Le maqam (musique classique) irakien se meurt. Cette forme musicale à la fois savante et populaire, profane et religieuse, est victime de la guerre, mais aussi de la chanson de variété, qui inonde les chaînes satellitaires arabes.

Reconnaissance internationale, mais aussi signe que le péril est réel, le maqam irakien figure depuis 2008 sur la liste représentative du patrimoine culturel immatériel de l’Humanité établie par l’Unesco.
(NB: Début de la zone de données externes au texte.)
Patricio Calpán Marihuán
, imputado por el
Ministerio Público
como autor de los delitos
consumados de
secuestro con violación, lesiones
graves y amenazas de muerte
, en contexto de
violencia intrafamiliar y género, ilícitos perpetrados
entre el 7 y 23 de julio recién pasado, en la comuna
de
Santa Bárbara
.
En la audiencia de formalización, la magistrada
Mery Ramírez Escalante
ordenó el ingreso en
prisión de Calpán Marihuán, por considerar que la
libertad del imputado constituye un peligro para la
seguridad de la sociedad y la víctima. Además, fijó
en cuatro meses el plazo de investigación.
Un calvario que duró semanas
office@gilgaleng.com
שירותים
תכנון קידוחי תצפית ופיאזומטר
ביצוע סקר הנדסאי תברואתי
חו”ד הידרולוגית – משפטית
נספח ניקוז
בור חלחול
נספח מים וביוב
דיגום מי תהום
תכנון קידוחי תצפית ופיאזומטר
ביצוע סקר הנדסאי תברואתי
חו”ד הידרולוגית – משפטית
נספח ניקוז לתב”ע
Mais avant d’être une forme musicale, le maqam est un genre (un système général de modes musicaux). Il constitue même le seul genre musical dont l’extension géographique soit aussi vaste : des rives de l’Atlantique (hier, l’Espagne, aujourd’hui, le Maroc) jusqu’en Chine (Turkestan chinois). Il est le produit direct de l’expansion musulmane, au 13e siècle. Il recouvre donc, par là même les grandes aires ethnolinguistiques de l’islam traditionnel : arabe, persane, turque et indienne.

Si les formes varient, la structure des maqams demeure, commune à toutes ces cultures d’islam. Un musicien algérien, à Constantine, comprend très bien ce que fait un musicien cashemiri à Gilgit, et un joueur de saz à Istanbul peut improviser un taksim avec un joueur de qanûn à Tunis, alors qu’un musicien ouïghour peut très bien saisir, ce que fait un musicien marocain.Le maqam est né en Irak, au centre de l’Empire abbasside (750-1258), au sein d’un milieu raffiné, ouvert aux influences persanes et grecques. Arabe, le maqam est néanmoins l’héritier de la musique des églises byzantines, et plus encore des douze systèmes modaux de la tradition musicale perse, connus sous le nom de dastgâh. D’où le grand nombre de maqams qui portent un nom d’origine persane : nikriz, rast, sikah, nairuz…

Un maqam, à New-York

Les ouvrages arabes anciens sur la musique ont recensé jusqu’à 400 maqams. Si l’on y ajoute la production des aires persane, turque et indienne au fil de l’Histoire, ce chiffre s’élève à plusieurs milliers. Toutefois, beaucoup de maqams sont propres à une tradition locale (ainsi l’asba’ayn en Tunisie) et pratiquement inconnus ailleurs. Au sein de l’aire arabe, les maqams les plus connus et les plus utilisés s’élèvent à une quarantaine. Tant dans les traditions arabe orientale, que turque ou persane, chaque maqam se caractérise par une échelle de notes spécifique et soumise à une hiérarchie précise, de sorte que chaque mode est censé donner sa couleur émotionnelle à la musique qui est jouée.

Le savant arabe Safî al-Dîn al-Urmawî (XIIIe s.) dresse dans son Livre des cycles, une correspondance entre les modes et leurs répercussions sur l’individu, un ethos des modes : force et bravoure sont les affects des modes ushshaq, bousalik, nawa. C’est, en substance, précise l’auteur, l’essence même du caractère des Turcs, des Ethiopiens et des habitants des montagnes. Caractère paisible et tranquillité sont les attributs des modes rast, nowrouz, iraq, isfahan. La tristesse, quant à elle, caractérise les modes rahawi, zirakfand, zinkulah et huseini. Cette conception explique en partie l’utilisation des maqams, musique profane, comme musique liturgique, tant en islam (liturgie soufie syrienne ou turque), dans le christianisme (liturgies copte et maronite, notamment) que dans le judaïsme : ainsi chez les Juifs arabes du Maghreb, de Syrie et d’Irak, la mélodie de la liturgie du shabbat est-elle choisie en fonction du contenu de la parasha de la semaine (section de la Bible à lire). Ils emploient ainsi dix maqams différents, possédant chacun son usage, sa tonalité propre. Paradoxe cruel enfin, tandis que le maqam, né à Bagdad, se meurt dans l’Irak sous occupation américaine, c’est à Brooklyn, à New York, que le plus vaste projet de préservation d’une tradition maqame, celle de la liturgie juive arabe, a été mis en œuvre.